I have done street preaching in the past. Its not really my style at this point. As I listened, I wondered if it was doing any good. Did it add anything specific to their situation? They seemed to be trully encouraged, or at least glad to be having the conversation, if that is what it was. By the way they responded, they clearly had experience in this type of situation. They were quoting the word, saying amen at the right times. Yet they were on the streets. Where did they go and what did they do after we left? They clearly had relationships with other known addicts down there, though they did not look intoxicated last night. I thought about what it was like talking with a drunk. Drunks will engage with you, agree with you, pray with you, promise you, cry with you, and make just about any committment with you, that night. But tomorrow is another day.

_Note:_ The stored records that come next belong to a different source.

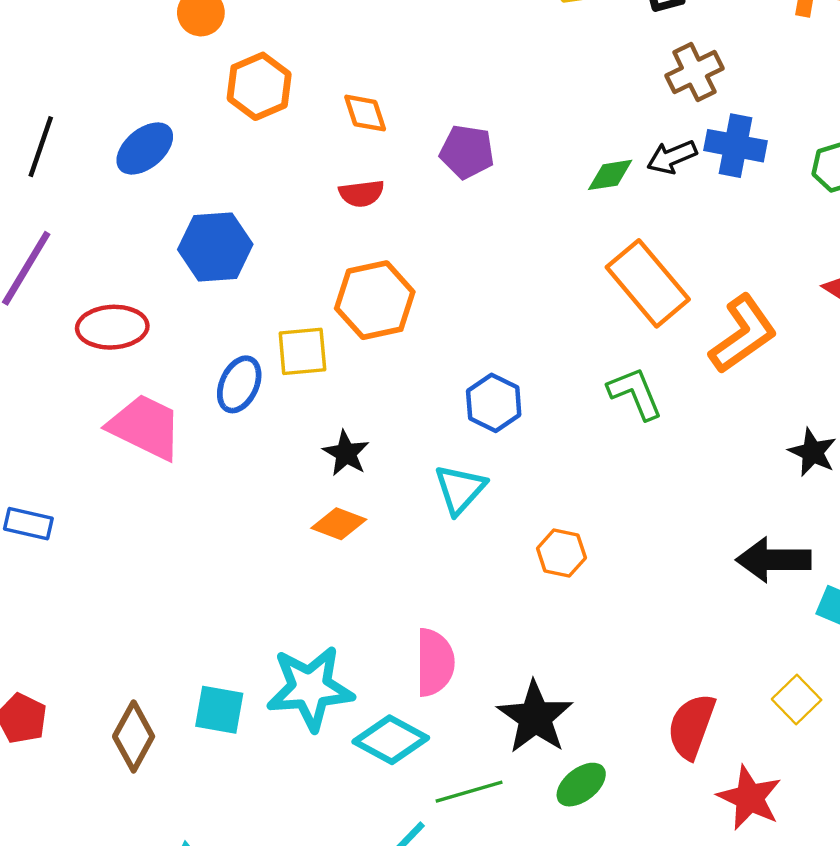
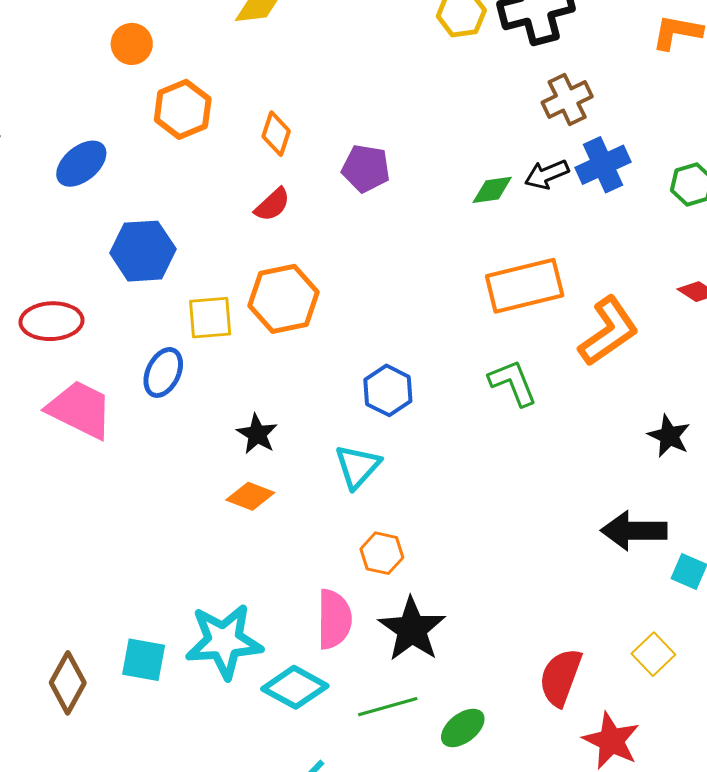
orange diamond: (365, 113) -> (276, 134), turned 36
blue cross: (736, 146) -> (603, 165), turned -36
red semicircle: (361, 193) -> (272, 205), turned -36
orange rectangle: (648, 283) -> (525, 286), turned -64
yellow square: (302, 351) -> (210, 318), moved
orange hexagon: (561, 553) -> (382, 553), moved
black star: (535, 717) -> (412, 629), moved
green line: (469, 792) -> (388, 707), moved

I am not judging what Tim was doing. I was impressed. I just wondered what good it did. The dictim "there is no humanitarian solution to humanitarian crises" was ringing in my head. The encounter appeared to be a good one, though I would be cautious about overstating what good it did. We can just be statisfied that, at that time, it was good and it stood on its own, but it was the easy thing to do. We spent about 1.5 hours under the bridge. We drove up in our warm cars and left to our warm houses. No sweat. No disruption in our lifestyle. Our lives go on, as did theirs.

Jesus preached, and for some, he sent them home with the encouragement to sin no more. What happened after that?

There is a network of goodness, led and fueled by the Spirit. Maybe the preaching encounters are just a part of that network. Maybe the change comes from participating in and hanging out in that network over time. Is that network seamless, however, especially on the streets?

Just some more thoughts from under the bridge. A great practicing ground. A great spiritual formation playing field. One night that was worth about six months of sitting in someone's living room or in some church classroom talking and being vulernable. Churches seem to have it wrong for the most part. Hit the streets mostly, then hang out in a small group occassionally, not the other way around.